▸ Problem statement: Once the line holding "M1245,490L1262,491L1261,510L1244,509Z" is found in the listing below, write it out and each later line exactly, up to and including the one holding "M2351,95L2357,80".
***** Extracted data
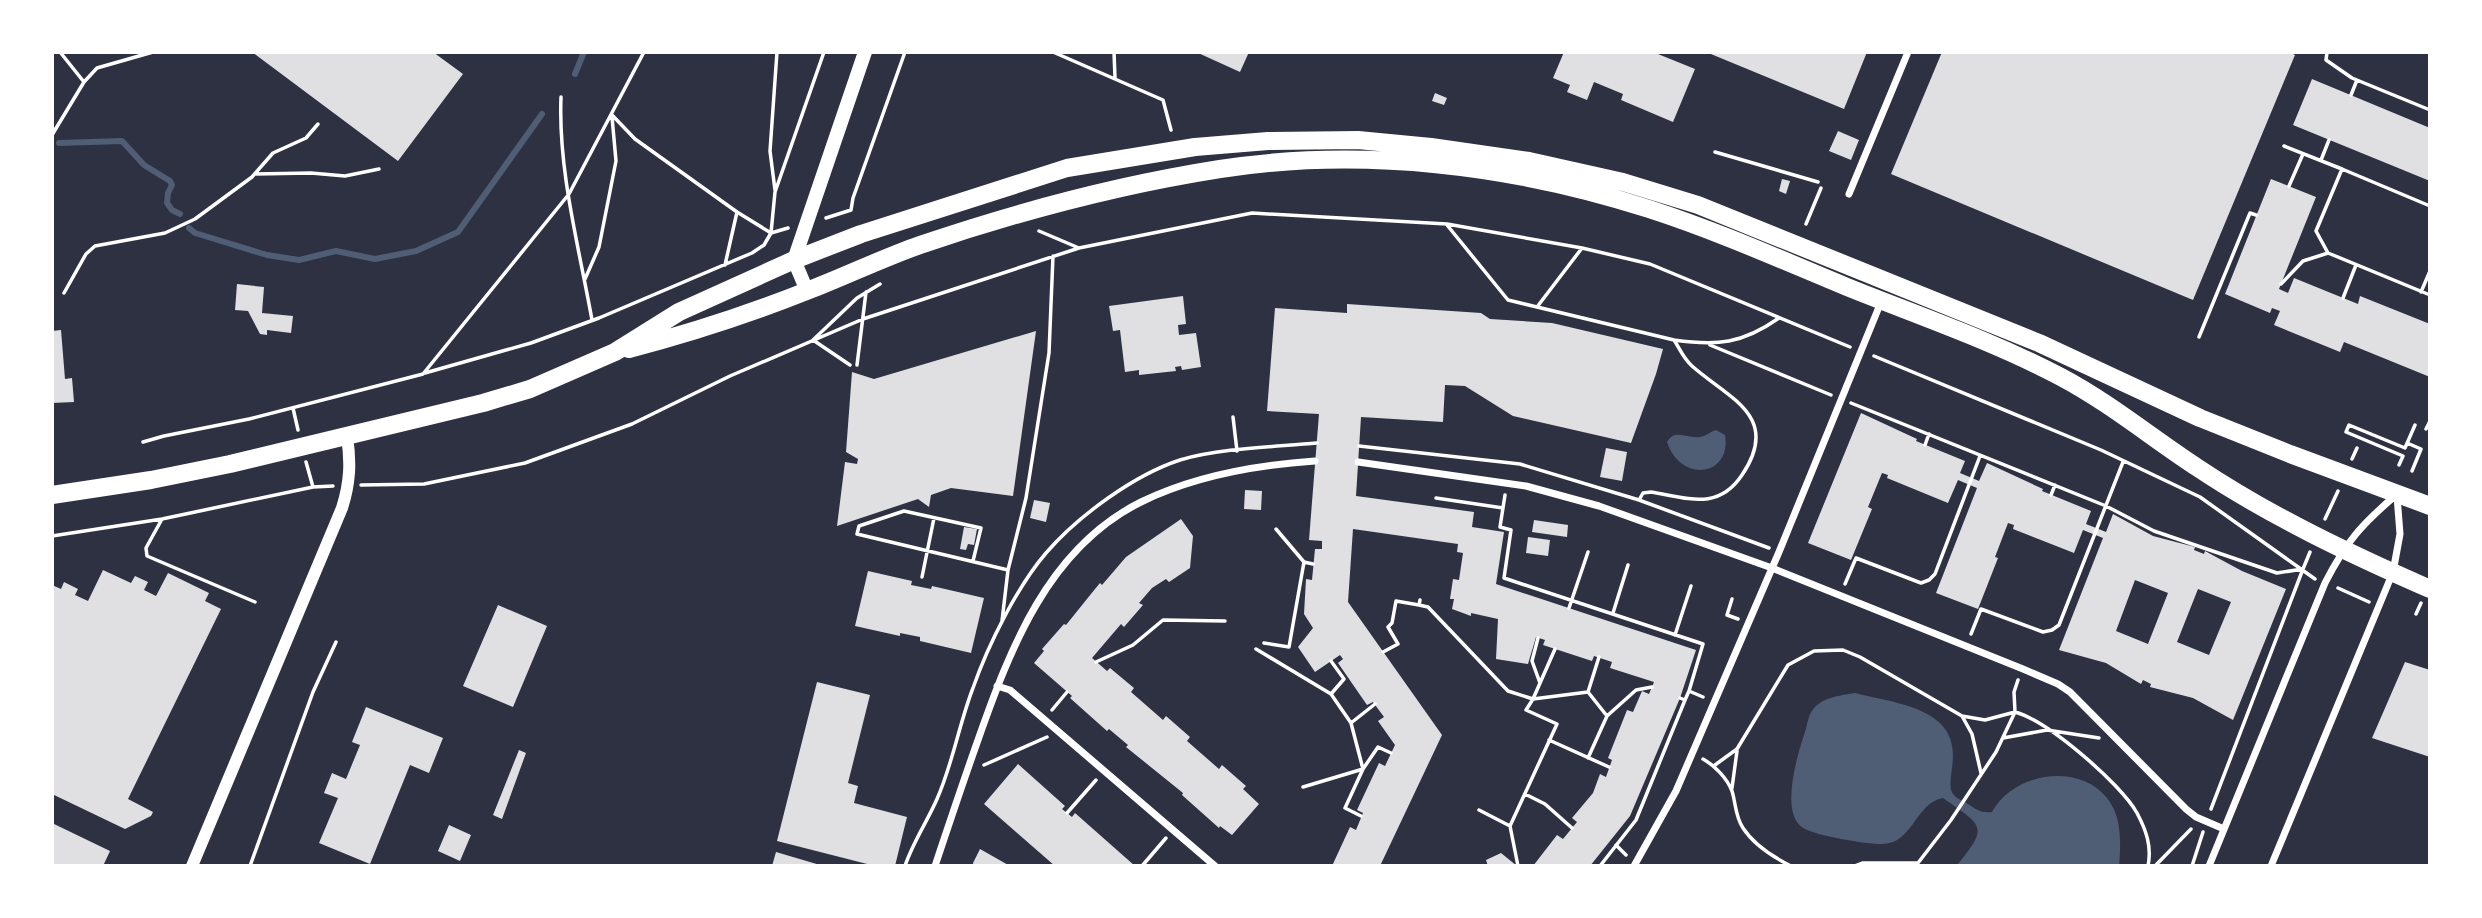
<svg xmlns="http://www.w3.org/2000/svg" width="2482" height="918" viewBox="0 0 2482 918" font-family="'PT Sans',sans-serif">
<rect width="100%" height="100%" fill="#2d3142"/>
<!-- water -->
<path fill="#4f5d75" d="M1716,430L1725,435C1732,476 1681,484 1667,442C1675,428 1687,439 1700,437C1706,436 1710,432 1716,430Z
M1855,693C1881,700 1921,704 1941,724C1966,751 1942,783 1954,795C1957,799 1964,801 1968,804C1977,810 1981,813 1992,812C2013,773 2078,762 2107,798C2122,816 2121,844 2119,866L1957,865C1990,825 1982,826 1943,798C1915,803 1913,844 1882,844C1865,844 1817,836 1803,828C1779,813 1798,753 1805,732C1807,726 1808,716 1812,711C1821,697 1839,696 1855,693Z"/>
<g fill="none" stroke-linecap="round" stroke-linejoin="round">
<!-- stream -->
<path stroke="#4f5d75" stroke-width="6" d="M575,74L584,52
M59,143L122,141L144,165L170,181L172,185L168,193L167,203L172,210L180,214
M189,228L195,233L267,255L299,260L336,251L375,259L416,251L458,232L542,114"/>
</g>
<!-- building -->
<path fill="#e0e0e3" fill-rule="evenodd" d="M252,52H433L463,74L398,161Z
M1196,52H1249L1240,72Z
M1564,52H1653L1695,69L1673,122L1621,100L1623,94L1594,82L1587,100L1567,92L1570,85L1553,78Z
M1706,52H1867L1844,109Z
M1942,52H2289L2295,55L2193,300L1891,174Z
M2312,79L2430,128V181L2293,125Z
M1435,93L1447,98L1444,105L1432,101Z
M1838,131L1859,140L1851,160L1829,151Z
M1782,179L1790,181L1786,194L1779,191Z
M2271,179L2316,197L2279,289L2288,293L2294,278L2358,304L2360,296L2430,324V377L2344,342L2340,352L2274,325L2280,311L2272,308L2270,313L2225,294Z
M237,284L264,287L262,313L293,316L291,333L267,330V335L260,334L248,311L235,310Z
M1183,296L1186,324L1178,325L1179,335L1196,333L1201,367L1182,370L1181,366L1175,367L1176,371L1139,375V370L1125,372L1120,330L1113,331L1109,306Z
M1347,304L1481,313L1490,319L1552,323L1663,349L1656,374L1631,443L1513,416L1465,386L1445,385L1443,422L1361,417L1356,496L1474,512L1472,527L1504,532L1496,584L1696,650L1680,698L1630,816L1590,866H1533L1557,835L1563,839L1577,822L1572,818L1593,793L1600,774L1606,777L1612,760L1608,758L1627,710L1633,712L1642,691L1649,694L1654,682L1610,668L1612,662L1594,656L1592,661L1543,645L1545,640L1536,637L1528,664L1496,659L1498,619L1471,613V616L1452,609L1454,599H1450L1453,579L1459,580L1463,553L1457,552L1458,544L1353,529L1348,602L1442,735L1380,866H1332L1350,827L1356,830L1363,813L1357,810L1379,763L1385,766L1395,745L1378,721L1384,717L1373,702L1367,705L1338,663L1343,659L1340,655L1315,672L1298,647L1313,628L1304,614L1306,579L1312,580L1315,549H1322V541L1309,540L1319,414L1267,411L1275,308L1347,313Z
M61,330L65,379L72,378L74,402L52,403V331Z
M1036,331L1013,496L951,488L931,495L929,507L918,499L837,526L845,462L857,464L858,459L846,452L852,372L874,379Z
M1861,413L1917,439L1916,441L1965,461L1960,473L1979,481L1987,463L2043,489L2042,491L2091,511L2086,524L2106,532L2113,514L2153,536L2195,547L2194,550L2204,554L2205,551L2242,571L2286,589L2233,720L2193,698L2150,687L2151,684L2143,680L2141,684L2106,663L2059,650L2103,538L2083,530L2074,553L2013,529L2014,525L2008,523L1995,557L1998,558L1978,609L1936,593L1977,488L1958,480L1948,503L1887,478L1888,475L1882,473L1868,507L1872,509L1851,560L1808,543ZM2135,580L2168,593L2148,644L2116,631ZM2198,589L2231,602L2209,655L2177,642Z
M1606,448L1627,452L1622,481L1600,477Z
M1245,490L1262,491L1261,510L1244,509Z
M1034,500L1050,503L1046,522L1030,518Z
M1181,519L1193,536L1190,568L1169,582L1166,579L1152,588L1139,603L1143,605L1124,627L1121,624L1092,658L1107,671L1110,668L1134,688L1131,692L1163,720L1166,716L1190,737L1187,741L1219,769L1222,765L1246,786L1243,789L1259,804L1232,835L1220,826L1219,828L1182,795L1183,793L1126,747L1128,745L1109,729L1107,731L1070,698L1072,696L1034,663L1044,651L1042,649L1064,624L1066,625L1095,589L1100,583L1102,585L1126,557Z
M1534,520L1568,525L1567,537L1532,532Z
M964,527L977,529L974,545L968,544L966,550L960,549Z
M1528,537L1550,540L1548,556L1526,553Z
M103,570L131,583L135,576L148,582L144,590L156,596L168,573L209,593L205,601L221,609L128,799L153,812L151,816L125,829L52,794V585L61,589L64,582L78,589L75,595L88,601Z
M868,571L912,581L911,585L931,589L932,586L984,598L971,653L920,641V637L900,633V636L855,626Z
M498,605L547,626L513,707L463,686Z
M2405,662L2430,670V757L2372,738Z
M817,682L870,695L848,783L858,786L854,803L907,817L895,866H875L777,841Z
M366,707L443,738L429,773L410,765L370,864L319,843L338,798L324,793L332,773L346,779L360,745L352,742Z
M519,750L526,753L502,819L493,815Z
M1018,764L1065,806L1062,809L1072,817L1075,813L1135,866H1055L984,804Z
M52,823L110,851L103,866H52Z
M449,825L471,835L460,861L438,851Z
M980,849L1010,866H974L973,863Z
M776,852L820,865V866H772Z
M1501,853L1517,866H1488L1486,860Z"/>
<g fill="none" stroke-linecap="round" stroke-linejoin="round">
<!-- path -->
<path stroke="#fff" stroke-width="3.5" d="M60,52L84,82
M1053,52L1163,100L1171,130
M1114,52L1115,78
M2327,52L2326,60L2352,78L2430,110
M2351,95L2357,80
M561,97C558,171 579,247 592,320
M612,115L635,139L737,212L771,233L775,192L824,52
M52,135L84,82L97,68L153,52
M2284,146L2342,169
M1715,152L1818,182
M2321,160L2329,140
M255,174L311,173L345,176L379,169
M2289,186L2303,154
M775,190L770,151L777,52
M2430,206L2342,169L2316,231L2328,253L2430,295
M851,210L853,198L905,52
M826,218L851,210
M1806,224L1821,188
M1447,225L1508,300L1674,340C1680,349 1683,358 1692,366C1728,398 1782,416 1742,475C1718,511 1688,498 1651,492L1643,493L1639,500
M1039,231L1079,248
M725,265L737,212
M585,279L599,247L616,161L612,117
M2281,284L2303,261L2328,253
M2421,292L2430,271
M64,293L86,254L95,246L165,233L195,219L252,177L273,153L306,138L318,124
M2343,298L2356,265
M1537,307L1582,248
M2199,337L2250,213L2256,215
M1674,340C1717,346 1742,344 1779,318
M1710,345L1831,395
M1874,356L2101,450L2200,497L2315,579
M850,365L813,340L857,298L880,284
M857,365L866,292
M425,373L531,343L599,318L752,253L764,245L771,233L788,228
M1851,403L2106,506L2154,531L2277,573L2303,569L2310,552
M293,408L298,430
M1233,417L1237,451
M2426,429L2430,421
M143,442L164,436L249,419L423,374L569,194L644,52
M2407,443L2421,449L2412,471
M1925,445L1929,434
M1359,446L1520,464L1639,500L1769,548
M2352,459L2357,448
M306,462L313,487
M2399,465L2403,456L2346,432L2349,425L2405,448L2415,425
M361,485L424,484L525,463L632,424L730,376L863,319L1079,248L1252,213L1447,224L1582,248L1650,264L1850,347
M1505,495L1500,527L1511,530L1504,578L1703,644L1689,691
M2051,495L2055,485
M1436,498L1503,508
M162,519L146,548L147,556L255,602
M2325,519L2338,491
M1276,529L1304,562
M52,536L162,519L313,487L333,486
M973,561L981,528L904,511L859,526L857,534L1008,570
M922,577L934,518
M1845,584L1856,558L1921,583L1929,580L1935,574L1980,456
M2338,588L2369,602
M1732,599L1727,615L1738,619
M1420,600L1419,605L1428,607L1508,691L1533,699L1555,649
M1569,608L1588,552
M1613,613L1628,565
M2416,614L2421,603
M1002,621L1008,570L1026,498L1049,353L1053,256
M1971,634L1981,609L2043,632L2052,630L2059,625L2123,462
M1675,635L1691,586
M1538,638L1532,661L1540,683
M1264,643L1289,647L1304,562L1313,564
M1256,649L1331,694L1351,723L1363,769L1345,808L1361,816
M1383,652L1398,644L1388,627L1392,623L1396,601L1419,605
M1096,662L1133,645L1163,620L1225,621
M1588,692L1599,657
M1331,694L1344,679L1331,661
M1680,698L1685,700L1689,691L1703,697
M1052,710L1067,692
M1962,716L1972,734L1981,773
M1351,723L1375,704
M2003,738L2047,730L2099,738
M1549,740L1609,767
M1588,758L1607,716
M1703,759C1714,765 1727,778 1732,791C1736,804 1735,816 1743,828C1754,845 1773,857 1791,866
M984,765L1047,737
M1715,765L1737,749L1788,665L1814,651L1843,650L1860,657L1962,716L1985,720L2015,712C2048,721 2120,783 2137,813C2146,830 2152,846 2148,866
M1303,787L1363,769L1378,747L1391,753
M1732,788L1737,751
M1525,794L1545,804L1572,828
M2211,809L2303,569
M1479,810L1510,826L1557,724L1526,710L1533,699L1588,692L1607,716L1636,690L1652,687
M1067,813L1096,780
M1510,826L1518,866
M1616,845L1626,855
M250,866L313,692L336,642
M905,866C913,842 927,822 937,799C953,763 959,724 973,688C988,645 1017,587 1046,553C1078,516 1134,475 1180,460C1220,448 1274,447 1317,443
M1142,866L1166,838
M1600,866L1636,820L1685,700
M1855,866L1863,863H1918
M1918,866V863L1951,820L1996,752L2015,712L2014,692L2018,680
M2155,866L2191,829
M2192,866L2203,832"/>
<!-- minor -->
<path stroke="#fff" stroke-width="7" d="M1849,194L1908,52
M1358,462L1526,486L1599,506L1772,568L2023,669L2058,684L2070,692L2186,809L2196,817L2224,829
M997,686L1010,690L1215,866
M935,866C949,824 963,782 978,740C1010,649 1048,548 1141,502C1194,476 1257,465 1315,461
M1634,866L1676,791L1779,552L1881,302
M2209,866L2325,583C2346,542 2361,525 2396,495
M2271,866L2393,572L2400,534L2397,496"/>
<!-- tertiary -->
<path stroke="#fff" stroke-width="12" d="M192,866L342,508C350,483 351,462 347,437"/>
<!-- secondary -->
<path stroke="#fff" stroke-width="14" d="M807,291L794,260L865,52"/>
<!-- primary -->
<path stroke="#fff" stroke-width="18" d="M629,349C691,333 752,313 812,289C848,275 883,258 920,245C1017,212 1118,185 1220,169C1362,147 1512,165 1649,209C1717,231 1782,260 1847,287C1919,316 1993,341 2061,377C2110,403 2152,438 2198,468C2270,516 2350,554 2430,589
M52,495L151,480L230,464L483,403L530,389L615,352L679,312L794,260L861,234L1067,168L1195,147L1268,141L1358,140L1431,147L1529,161L1623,182L1698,205L2039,343L2200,418L2290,454L2430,506"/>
</g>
<!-- border -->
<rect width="2482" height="918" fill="none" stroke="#ffffff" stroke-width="108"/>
</svg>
**********
▸ Exercise response:
M1245,490L1262,491L1261,510L1244,509Z
M1034,500L1050,503L1046,522L1030,518Z
M1181,519L1193,536L1190,568L1169,582L1166,579L1152,588L1139,603L1143,605L1124,627L1121,624L1092,658L1107,671L1110,668L1134,688L1131,692L1163,720L1166,716L1190,737L1187,741L1219,769L1222,765L1246,786L1243,789L1259,804L1232,835L1220,826L1219,828L1182,795L1183,793L1126,747L1128,745L1109,729L1107,731L1070,698L1072,696L1034,663L1044,651L1042,649L1064,624L1066,625L1095,589L1100,583L1102,585L1126,557Z
M1534,520L1568,525L1567,537L1532,532Z
M964,527L977,529L974,545L968,544L966,550L960,549Z
M1528,537L1550,540L1548,556L1526,553Z
M103,570L131,583L135,576L148,582L144,590L156,596L168,573L209,593L205,601L221,609L128,799L153,812L151,816L125,829L52,794V585L61,589L64,582L78,589L75,595L88,601Z
M868,571L912,581L911,585L931,589L932,586L984,598L971,653L920,641V637L900,633V636L855,626Z
M498,605L547,626L513,707L463,686Z
M2405,662L2430,670V757L2372,738Z
M817,682L870,695L848,783L858,786L854,803L907,817L895,866H875L777,841Z
M366,707L443,738L429,773L410,765L370,864L319,843L338,798L324,793L332,773L346,779L360,745L352,742Z
M519,750L526,753L502,819L493,815Z
M1018,764L1065,806L1062,809L1072,817L1075,813L1135,866H1055L984,804Z
M52,823L110,851L103,866H52Z
M449,825L471,835L460,861L438,851Z
M980,849L1010,866H974L973,863Z
M776,852L820,865V866H772Z
M1501,853L1517,866H1488L1486,860Z"/>
<g fill="none" stroke-linecap="round" stroke-linejoin="round">
<!-- path -->
<path stroke="#fff" stroke-width="3.5" d="M60,52L84,82
M1053,52L1163,100L1171,130
M1114,52L1115,78
M2327,52L2326,60L2352,78L2430,110
M2351,95L2357,80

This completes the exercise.